- Born: 1929 Sheridan County, Montana, U.S.
- Died: July 4, 2015 (aged 85–86)
- Education: Pearl River Community College University of Southern Mississippi
- Occupations: Businessman, cattle breeder, art collector
- Spouse: 7
- Children: 1 son, 1 daughter

= Lloyd Donald Brinkman =

American businessman and art collector

Lloyd Donald Brinkman (1929 – July 4, 2015) was an American businessman, cattle breeder, civic leader and art collector. He was the owner of "the largest floor covering distributor in the US," and 350 pizza parlors with Gatti's Pizza. He bred Brangus cattle, and he was a significant collector of Western art.

==Early life==
Brinkman was born in 1929 near Dagmar in Sheridan County, Montana. His grandparents were Danish immigrants who became homesteaders in the county.

Brinkman graduated from Pascagoula High School in Pascagoula, Mississippi.
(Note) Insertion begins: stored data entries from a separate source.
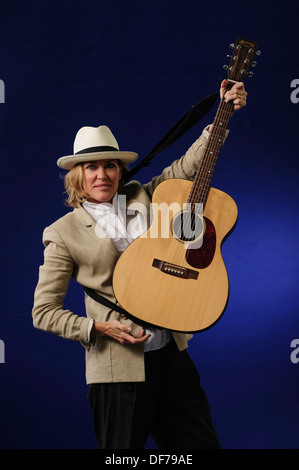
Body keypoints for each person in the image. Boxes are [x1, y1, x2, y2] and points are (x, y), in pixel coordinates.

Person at [32, 80, 247, 449]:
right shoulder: (63, 232)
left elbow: (190, 166)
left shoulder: (148, 196)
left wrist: (222, 115)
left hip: (172, 357)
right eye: (91, 167)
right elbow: (43, 312)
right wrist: (97, 328)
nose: (102, 175)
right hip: (117, 370)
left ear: (120, 170)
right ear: (78, 175)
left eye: (110, 165)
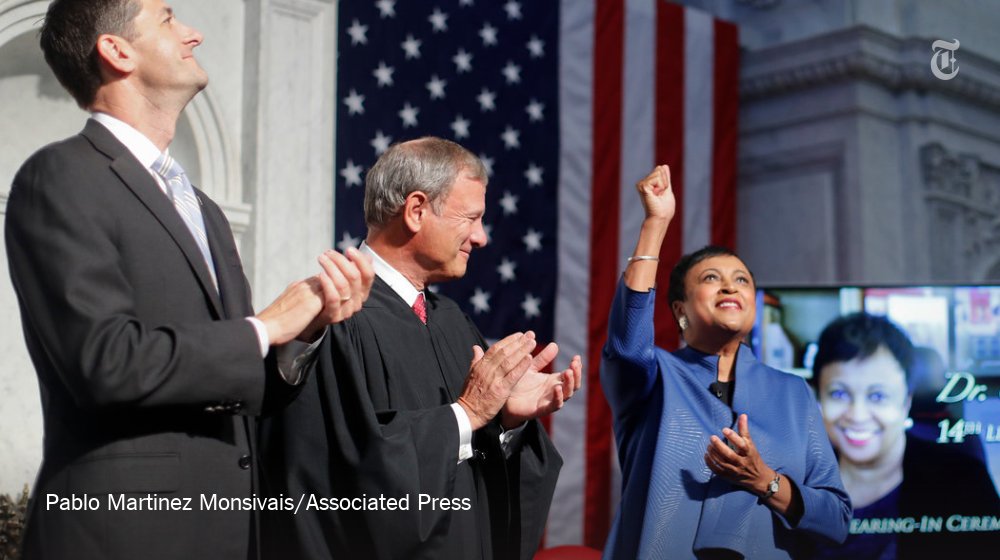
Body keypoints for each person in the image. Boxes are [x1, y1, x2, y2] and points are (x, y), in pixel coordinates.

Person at [4, 1, 374, 558]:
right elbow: (106, 362)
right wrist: (263, 327)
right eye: (169, 18)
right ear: (117, 50)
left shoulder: (203, 209)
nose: (194, 34)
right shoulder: (59, 175)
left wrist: (304, 332)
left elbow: (237, 388)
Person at [260, 137, 581, 559]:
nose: (481, 238)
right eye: (472, 218)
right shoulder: (330, 320)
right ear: (416, 211)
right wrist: (467, 414)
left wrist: (504, 422)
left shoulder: (451, 321)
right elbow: (338, 477)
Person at [600, 165, 851, 559]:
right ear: (680, 310)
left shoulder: (792, 393)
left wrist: (765, 480)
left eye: (742, 280)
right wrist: (656, 221)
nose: (730, 285)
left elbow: (836, 519)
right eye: (712, 278)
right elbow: (627, 343)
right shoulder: (654, 378)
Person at [810, 313, 1000, 559]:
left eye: (877, 396)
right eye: (838, 394)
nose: (857, 415)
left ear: (906, 402)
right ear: (818, 398)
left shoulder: (963, 480)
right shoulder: (794, 481)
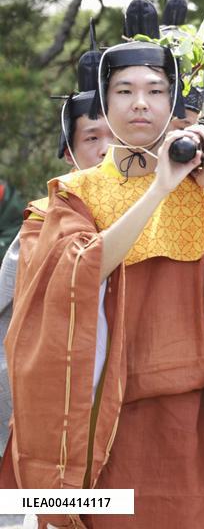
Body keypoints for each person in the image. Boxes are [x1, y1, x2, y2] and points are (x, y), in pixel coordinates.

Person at [2, 35, 204, 528]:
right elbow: (77, 275)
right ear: (105, 104)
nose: (139, 104)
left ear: (172, 101)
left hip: (196, 421)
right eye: (124, 91)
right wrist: (158, 190)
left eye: (154, 90)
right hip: (105, 424)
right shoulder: (74, 195)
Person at [0, 85, 113, 456]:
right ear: (69, 152)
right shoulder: (43, 221)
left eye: (115, 135)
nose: (106, 149)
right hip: (65, 390)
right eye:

He attended Pearl River Community College and graduated from the University of Southern Mississippi, where he earned a bachelor's degree in Marketing in 1952.

==Business career==
Brinkman initially worked in the flooring industry, even starting his own business in Dallas, Texas in 1960. It eventually became "the largest floor covering distributor in the US." Brinkman was also the owner of Gatti's Pizza, which operated 350 restaurants by the time he sold the business for $24 million in 2004.

Brinkman was also a breeder of Brangus cattle.

==Civic engagement and art collection==
Brinkman was a co-founder of the Museum of Western Art in Kerrville. He served on the board of directors of the National Cowboy & Western Heritage Museum. He also served as the chairman of the public utility board of Kerrville, Texas. He was honored as the "Citizen of the Year" by the Kerrville Area Chamber of Commerce in 1984.

Brinkman was a collector of Western art. He owned paintings by American artists like Joe Beeler, E. Irving Couse, Frank Tenney Johnson, Gerald Harvey Jones, Robert Lougheed, Howard Terpning, and Olaf Wieghorst.

==Personal life, death and legacy==
Brinkman was married seven times. He had a son, L.D. "Don" Brinkman Jr., and a daughter, Pamela Brinkman Stone .

Brinkman died on July 4, 2015. His collection of Western art is expected to be auctioned by Bonhams in Los Angeles in 2019.